**PROBLEM TO WORK ON**
When you reach the line that contains "right elbow: (584, 655)" in the data below, start reproducing lines exactly, and stop after the line that contains "right front paw: (594, 681)".

**Named joint coordinates**
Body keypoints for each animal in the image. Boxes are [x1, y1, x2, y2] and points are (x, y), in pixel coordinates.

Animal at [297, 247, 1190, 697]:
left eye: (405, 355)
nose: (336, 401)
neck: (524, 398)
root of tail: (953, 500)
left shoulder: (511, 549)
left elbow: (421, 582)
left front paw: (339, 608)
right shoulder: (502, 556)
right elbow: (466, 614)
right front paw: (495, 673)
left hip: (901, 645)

==

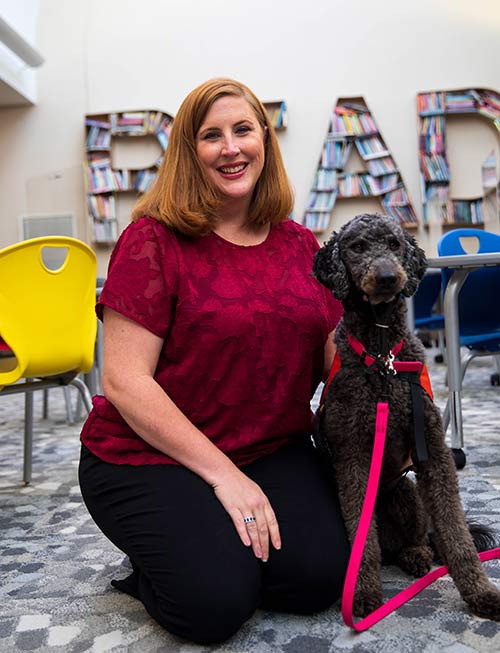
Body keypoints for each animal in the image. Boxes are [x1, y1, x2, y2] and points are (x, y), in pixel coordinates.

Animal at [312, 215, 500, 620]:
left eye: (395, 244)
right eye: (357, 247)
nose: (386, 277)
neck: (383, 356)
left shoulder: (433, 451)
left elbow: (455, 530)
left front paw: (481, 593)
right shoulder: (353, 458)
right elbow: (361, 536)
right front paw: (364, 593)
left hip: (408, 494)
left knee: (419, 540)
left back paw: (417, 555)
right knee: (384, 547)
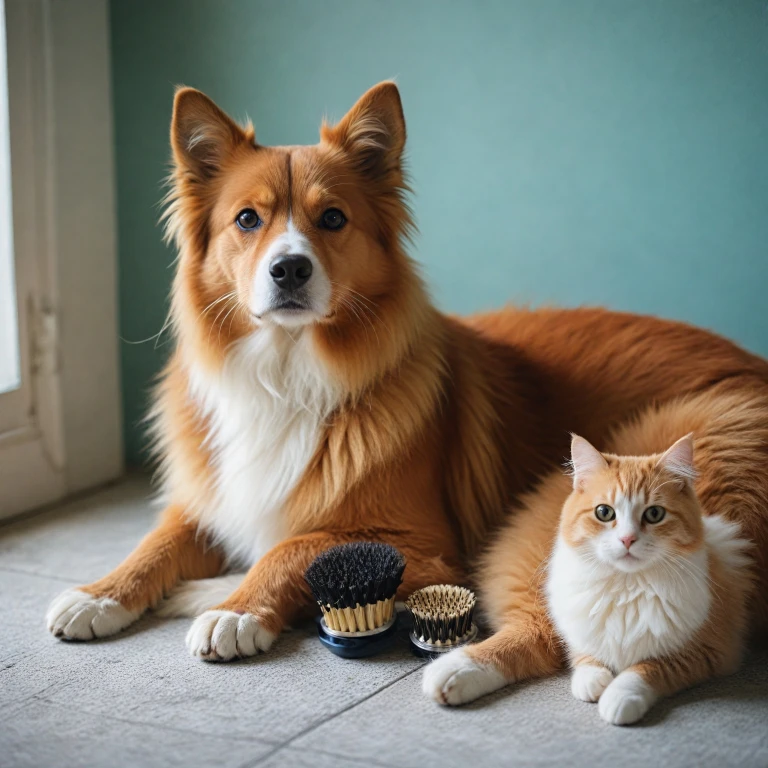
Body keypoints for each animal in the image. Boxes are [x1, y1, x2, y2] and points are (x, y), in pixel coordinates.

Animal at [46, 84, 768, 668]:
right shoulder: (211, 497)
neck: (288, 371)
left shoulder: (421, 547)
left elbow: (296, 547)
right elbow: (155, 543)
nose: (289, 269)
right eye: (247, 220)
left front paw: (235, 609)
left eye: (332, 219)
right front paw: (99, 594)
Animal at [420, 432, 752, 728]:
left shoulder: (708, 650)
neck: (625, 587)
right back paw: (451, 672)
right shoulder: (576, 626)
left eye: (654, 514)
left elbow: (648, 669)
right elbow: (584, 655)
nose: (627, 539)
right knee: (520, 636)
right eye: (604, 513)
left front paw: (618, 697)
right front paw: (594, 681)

==

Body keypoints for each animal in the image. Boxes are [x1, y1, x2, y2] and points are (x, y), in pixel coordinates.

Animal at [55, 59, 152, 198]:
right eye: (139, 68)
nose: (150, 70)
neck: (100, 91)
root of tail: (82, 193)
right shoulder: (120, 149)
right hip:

**SOLUTION TO THIS TASK**
right elbow: (584, 655)
nose: (627, 539)
right knee: (520, 636)
right eye: (604, 513)
left front paw: (618, 697)
right front paw: (594, 681)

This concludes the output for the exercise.